Des designers et chercheurs éminents du monde entier se sont penchés sur ce sujet. Au fil du temps, différentes définitions ont émergé, abordant les pictogrammes sous divers angles, qu’il s’agisse de leur histoire, de leur fonction ou de leur esthétique. Cependant, comme mentionné précédemment, les pictogrammes sont multifacettes. Ils impliquent différents aspects relatifs à leur relation avec ce qu’ils représentent, leur forme technique, leur signification et leur objectif visé. En somme, bien que les pictogrammes semblent simples, ils ouvrent la porte sur un monde fascinant et loin d’être trivial !
Selon Otto Neurath (économiste, philosophe et créateur du système Isotype), un pictogramme fait partie intégrante d’un système de validité absolue. Otl Aicher (graphiste et fondateur de l’école d’Ulm) affirme que “le pictogramme doit avoir le caractère d’un signe, sans être une illustration”. Herbert W. Kapitzki (ancien professeur à l’université des arts de Berlin et cofondateur de l’Institut pour la communication visuelle et le design) définit le pictogramme comme “un symbole iconique qui capture l’essence de ce qu’il représente, en utilisant l’abstraction comme moyen de communication”.

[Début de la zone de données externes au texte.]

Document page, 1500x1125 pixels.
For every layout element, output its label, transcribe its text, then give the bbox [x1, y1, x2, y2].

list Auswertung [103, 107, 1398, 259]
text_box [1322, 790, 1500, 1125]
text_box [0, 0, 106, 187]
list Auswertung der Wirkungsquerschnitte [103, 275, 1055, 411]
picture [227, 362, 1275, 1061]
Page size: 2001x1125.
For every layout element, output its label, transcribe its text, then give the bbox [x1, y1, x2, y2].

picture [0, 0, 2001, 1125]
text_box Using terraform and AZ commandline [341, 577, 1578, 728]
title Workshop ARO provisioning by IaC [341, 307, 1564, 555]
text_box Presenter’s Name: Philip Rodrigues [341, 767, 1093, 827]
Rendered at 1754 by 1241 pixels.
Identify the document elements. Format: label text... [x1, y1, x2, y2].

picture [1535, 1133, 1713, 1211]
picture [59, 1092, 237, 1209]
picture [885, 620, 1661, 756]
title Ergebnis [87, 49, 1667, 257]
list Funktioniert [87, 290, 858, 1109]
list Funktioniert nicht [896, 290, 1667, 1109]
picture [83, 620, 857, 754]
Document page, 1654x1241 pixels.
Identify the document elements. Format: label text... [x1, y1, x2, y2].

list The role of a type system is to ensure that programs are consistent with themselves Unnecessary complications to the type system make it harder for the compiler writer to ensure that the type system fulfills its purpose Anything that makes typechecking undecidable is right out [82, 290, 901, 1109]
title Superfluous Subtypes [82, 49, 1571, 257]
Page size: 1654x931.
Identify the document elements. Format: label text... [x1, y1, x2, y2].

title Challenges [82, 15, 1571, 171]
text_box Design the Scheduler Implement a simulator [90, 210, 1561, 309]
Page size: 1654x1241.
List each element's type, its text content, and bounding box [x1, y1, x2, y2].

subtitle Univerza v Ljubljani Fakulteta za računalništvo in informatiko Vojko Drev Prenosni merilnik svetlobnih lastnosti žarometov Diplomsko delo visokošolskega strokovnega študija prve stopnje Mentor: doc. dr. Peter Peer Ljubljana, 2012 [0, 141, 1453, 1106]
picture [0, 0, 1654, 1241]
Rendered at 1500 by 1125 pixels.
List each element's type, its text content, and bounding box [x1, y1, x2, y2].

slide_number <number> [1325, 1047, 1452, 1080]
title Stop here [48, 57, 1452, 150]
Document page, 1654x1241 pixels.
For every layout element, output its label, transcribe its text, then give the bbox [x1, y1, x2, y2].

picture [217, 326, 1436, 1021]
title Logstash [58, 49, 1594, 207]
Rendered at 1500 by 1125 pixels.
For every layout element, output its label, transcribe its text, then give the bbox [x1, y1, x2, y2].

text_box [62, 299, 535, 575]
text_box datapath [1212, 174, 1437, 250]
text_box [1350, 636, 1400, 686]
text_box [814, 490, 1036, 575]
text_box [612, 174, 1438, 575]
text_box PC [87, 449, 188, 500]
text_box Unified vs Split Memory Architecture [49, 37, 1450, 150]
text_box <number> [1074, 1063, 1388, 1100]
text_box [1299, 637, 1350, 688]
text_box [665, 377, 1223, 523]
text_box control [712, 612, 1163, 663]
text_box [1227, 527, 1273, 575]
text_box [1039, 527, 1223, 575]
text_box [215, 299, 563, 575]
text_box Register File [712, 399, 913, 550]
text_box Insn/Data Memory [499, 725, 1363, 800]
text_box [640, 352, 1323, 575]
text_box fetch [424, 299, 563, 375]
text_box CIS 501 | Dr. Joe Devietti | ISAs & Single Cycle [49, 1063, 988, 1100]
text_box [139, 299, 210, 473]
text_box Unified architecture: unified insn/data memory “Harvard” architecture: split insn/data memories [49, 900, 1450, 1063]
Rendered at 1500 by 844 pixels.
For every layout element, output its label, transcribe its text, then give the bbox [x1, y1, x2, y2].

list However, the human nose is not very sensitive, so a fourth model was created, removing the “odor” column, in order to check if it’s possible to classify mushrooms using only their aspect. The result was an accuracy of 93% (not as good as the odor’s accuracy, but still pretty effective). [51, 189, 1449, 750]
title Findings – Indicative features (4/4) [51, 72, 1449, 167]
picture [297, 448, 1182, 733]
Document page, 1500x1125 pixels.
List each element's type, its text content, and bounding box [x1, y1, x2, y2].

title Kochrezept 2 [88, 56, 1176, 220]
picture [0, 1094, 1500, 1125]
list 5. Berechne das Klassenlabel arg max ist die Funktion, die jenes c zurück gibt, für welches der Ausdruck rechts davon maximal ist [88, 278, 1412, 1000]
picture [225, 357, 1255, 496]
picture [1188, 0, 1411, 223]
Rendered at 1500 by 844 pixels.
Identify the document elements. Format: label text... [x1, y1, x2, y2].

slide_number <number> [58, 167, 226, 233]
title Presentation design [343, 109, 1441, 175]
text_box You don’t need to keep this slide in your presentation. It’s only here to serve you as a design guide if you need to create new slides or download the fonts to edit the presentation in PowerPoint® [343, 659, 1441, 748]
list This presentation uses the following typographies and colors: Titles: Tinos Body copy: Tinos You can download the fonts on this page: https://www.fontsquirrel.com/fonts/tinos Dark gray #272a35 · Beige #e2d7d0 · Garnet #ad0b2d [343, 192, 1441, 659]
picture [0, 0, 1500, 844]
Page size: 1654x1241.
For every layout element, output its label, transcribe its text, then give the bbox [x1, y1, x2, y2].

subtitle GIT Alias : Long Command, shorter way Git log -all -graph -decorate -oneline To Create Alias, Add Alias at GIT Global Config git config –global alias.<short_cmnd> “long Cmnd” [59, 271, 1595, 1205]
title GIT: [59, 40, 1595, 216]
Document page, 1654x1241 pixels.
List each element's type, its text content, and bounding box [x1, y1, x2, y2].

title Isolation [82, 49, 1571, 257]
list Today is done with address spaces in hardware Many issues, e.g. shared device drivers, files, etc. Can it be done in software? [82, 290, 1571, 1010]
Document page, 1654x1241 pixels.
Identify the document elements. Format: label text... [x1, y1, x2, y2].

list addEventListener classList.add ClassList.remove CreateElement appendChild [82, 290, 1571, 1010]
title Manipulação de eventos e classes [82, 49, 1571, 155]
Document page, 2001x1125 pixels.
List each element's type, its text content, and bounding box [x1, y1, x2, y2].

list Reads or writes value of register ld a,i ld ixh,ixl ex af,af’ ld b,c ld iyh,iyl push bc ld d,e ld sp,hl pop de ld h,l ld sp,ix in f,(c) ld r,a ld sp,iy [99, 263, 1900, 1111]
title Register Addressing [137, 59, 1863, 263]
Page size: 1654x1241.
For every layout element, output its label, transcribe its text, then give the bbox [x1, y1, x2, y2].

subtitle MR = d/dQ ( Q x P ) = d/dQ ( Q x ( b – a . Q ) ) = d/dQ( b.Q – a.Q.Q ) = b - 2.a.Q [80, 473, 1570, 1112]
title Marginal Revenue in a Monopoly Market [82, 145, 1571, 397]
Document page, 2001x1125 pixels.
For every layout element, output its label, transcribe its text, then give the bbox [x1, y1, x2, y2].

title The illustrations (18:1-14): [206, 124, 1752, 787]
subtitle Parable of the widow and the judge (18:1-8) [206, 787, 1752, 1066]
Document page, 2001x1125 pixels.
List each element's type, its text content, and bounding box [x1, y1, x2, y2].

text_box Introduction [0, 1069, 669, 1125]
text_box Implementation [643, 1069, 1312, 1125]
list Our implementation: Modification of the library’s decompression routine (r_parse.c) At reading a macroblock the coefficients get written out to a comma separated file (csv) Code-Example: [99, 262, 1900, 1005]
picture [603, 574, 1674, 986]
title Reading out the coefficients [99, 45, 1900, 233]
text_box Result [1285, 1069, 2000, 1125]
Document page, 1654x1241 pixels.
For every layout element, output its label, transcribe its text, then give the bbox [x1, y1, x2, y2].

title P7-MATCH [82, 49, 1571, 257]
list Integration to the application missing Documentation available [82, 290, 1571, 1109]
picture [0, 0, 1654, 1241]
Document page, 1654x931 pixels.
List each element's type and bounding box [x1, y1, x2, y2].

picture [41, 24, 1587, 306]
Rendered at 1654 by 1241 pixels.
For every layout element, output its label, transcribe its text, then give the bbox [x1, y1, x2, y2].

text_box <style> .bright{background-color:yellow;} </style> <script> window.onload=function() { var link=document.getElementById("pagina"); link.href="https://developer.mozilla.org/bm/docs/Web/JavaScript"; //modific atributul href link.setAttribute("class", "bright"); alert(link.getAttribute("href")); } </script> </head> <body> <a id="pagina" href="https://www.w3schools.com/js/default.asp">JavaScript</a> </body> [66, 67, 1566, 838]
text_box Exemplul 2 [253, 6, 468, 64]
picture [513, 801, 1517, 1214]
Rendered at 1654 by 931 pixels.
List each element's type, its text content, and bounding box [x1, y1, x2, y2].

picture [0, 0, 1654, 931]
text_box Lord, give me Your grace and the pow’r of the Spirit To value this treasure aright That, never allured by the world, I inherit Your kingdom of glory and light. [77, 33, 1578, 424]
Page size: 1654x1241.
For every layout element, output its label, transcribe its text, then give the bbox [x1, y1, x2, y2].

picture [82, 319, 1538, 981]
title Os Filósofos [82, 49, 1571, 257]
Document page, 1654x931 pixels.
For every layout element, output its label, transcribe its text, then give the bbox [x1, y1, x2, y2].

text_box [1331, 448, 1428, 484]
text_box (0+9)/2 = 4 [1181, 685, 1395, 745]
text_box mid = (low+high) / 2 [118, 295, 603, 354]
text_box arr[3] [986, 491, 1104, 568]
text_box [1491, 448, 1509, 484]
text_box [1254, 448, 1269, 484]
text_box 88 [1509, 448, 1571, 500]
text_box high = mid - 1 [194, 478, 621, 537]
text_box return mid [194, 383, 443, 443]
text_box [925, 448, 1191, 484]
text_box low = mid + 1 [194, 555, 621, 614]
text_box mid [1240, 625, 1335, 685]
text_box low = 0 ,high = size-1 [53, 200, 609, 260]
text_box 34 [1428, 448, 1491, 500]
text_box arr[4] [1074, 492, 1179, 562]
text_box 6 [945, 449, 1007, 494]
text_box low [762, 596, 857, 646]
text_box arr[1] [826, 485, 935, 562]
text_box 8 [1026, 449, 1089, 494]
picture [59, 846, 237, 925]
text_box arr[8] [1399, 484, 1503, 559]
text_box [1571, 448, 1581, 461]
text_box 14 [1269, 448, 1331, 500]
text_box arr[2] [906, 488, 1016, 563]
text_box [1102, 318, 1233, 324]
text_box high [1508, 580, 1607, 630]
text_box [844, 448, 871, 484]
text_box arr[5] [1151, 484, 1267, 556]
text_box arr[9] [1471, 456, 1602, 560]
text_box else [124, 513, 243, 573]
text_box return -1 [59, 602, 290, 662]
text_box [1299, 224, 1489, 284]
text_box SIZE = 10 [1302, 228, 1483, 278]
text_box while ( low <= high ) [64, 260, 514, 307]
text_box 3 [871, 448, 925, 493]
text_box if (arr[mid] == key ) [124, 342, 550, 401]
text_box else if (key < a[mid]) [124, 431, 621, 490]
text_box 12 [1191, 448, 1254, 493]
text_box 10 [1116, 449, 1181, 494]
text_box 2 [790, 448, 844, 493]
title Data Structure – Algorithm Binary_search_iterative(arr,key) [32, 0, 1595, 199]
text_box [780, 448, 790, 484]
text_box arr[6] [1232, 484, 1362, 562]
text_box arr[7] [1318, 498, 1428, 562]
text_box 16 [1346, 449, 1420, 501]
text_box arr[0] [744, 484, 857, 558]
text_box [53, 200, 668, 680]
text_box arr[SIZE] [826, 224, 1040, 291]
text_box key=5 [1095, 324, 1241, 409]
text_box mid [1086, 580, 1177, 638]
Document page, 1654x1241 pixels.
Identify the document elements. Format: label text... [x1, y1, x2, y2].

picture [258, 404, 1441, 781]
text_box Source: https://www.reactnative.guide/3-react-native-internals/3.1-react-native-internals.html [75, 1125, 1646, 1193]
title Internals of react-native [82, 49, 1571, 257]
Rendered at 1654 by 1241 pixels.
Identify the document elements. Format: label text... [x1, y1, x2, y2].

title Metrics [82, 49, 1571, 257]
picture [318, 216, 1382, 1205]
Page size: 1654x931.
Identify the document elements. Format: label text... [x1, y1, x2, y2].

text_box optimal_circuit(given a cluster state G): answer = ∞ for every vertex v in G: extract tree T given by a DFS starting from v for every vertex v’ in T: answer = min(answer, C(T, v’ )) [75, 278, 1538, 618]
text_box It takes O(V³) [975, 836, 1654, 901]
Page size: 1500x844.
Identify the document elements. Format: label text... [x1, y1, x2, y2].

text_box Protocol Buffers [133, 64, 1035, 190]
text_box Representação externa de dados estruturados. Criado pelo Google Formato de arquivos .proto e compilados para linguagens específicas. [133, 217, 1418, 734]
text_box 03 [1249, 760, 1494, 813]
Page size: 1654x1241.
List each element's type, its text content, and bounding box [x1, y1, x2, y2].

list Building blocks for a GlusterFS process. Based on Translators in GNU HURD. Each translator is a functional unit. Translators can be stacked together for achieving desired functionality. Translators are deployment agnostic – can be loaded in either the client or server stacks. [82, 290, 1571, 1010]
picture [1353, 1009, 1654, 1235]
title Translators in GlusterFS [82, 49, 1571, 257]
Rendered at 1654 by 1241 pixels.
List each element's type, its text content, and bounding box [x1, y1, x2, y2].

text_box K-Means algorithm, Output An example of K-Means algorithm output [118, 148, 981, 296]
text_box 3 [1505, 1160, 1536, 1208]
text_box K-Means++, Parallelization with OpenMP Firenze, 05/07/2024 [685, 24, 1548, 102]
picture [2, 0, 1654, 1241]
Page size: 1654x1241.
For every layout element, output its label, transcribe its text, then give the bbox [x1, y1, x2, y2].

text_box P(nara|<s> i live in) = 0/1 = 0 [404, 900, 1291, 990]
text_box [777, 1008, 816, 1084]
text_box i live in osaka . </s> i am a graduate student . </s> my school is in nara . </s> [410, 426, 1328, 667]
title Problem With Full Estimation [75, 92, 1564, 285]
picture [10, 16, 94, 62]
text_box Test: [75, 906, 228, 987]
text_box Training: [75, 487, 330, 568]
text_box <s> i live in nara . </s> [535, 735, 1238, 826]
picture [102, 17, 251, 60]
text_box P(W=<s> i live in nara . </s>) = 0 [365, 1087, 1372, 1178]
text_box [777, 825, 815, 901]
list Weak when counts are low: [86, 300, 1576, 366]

Histoire des symboles picturaux et exemples pertinents de pictogrammes à travers les âges
D’où viennent les pictogrammes ? Ont-ils des ancêtres ? Comment ont-ils évolué au fil des siècles ? Un rapide voyage à travers les millénaires et les siècles nous permettra de découvrir les symboles picturaux dans leurs diverses formes, depuis les pictogrammes anciens jusqu’aux pictogrammes modernes. Si l’on devait chercher l’ancêtre des pictogrammes, on remonterait aux signes dits pictographiques, qui étaient essentiellement des représentations graphiques sur des supports bidimensionnels.
La seule langue encore existante aujourd’hui qui descend directement des pictogrammes est le chinois. Les premières inscriptions chinoises remontent à 1 200 ans avant J.-C., et sont connues sous le nom d’os oraculaires, qui contiennent les prédécesseurs des caractères chinois utilisés de nos jours.
Les signes picturaux ont connu une évolution significative au cours de l’histoire. Les plus anciens remontent à environ 30 000 ans avant notre ère, sous la forme de peintures murales dans les grottes de Lascaux, en France. Ces 6 000 figures (animaux, figures humaines et signes abstraits) ont été peintes à une époque où leur signification exacte reste inconnue.
Les hiéroglyphes égyptiens, l’écriture cunéiforme mésopotamienne et les glyphes mayas constituent un autre exemple important de symboles picturaux. Contrairement aux précédents, ces systèmes de signes étaient des langues véritables, utilisant des pictogrammes pour exprimer des idées. La découverte de la pierre de Rosette en 1799 a permis de déchiffrer les hiéroglyphes égyptiens pour la première fois, révélant qu’ils représentaient les sons d’une langue.
Au XIIe siècle, un nouveau type de symboles picturaux est apparu sous la forme des armoiries héraldiques, toujours utilisées aujourd’hui par les familles nobles. Ces symboles étaient portés sur les casques et les armures des chevaliers au Moyen Âge, et sont devenus des emblèmes familiaux.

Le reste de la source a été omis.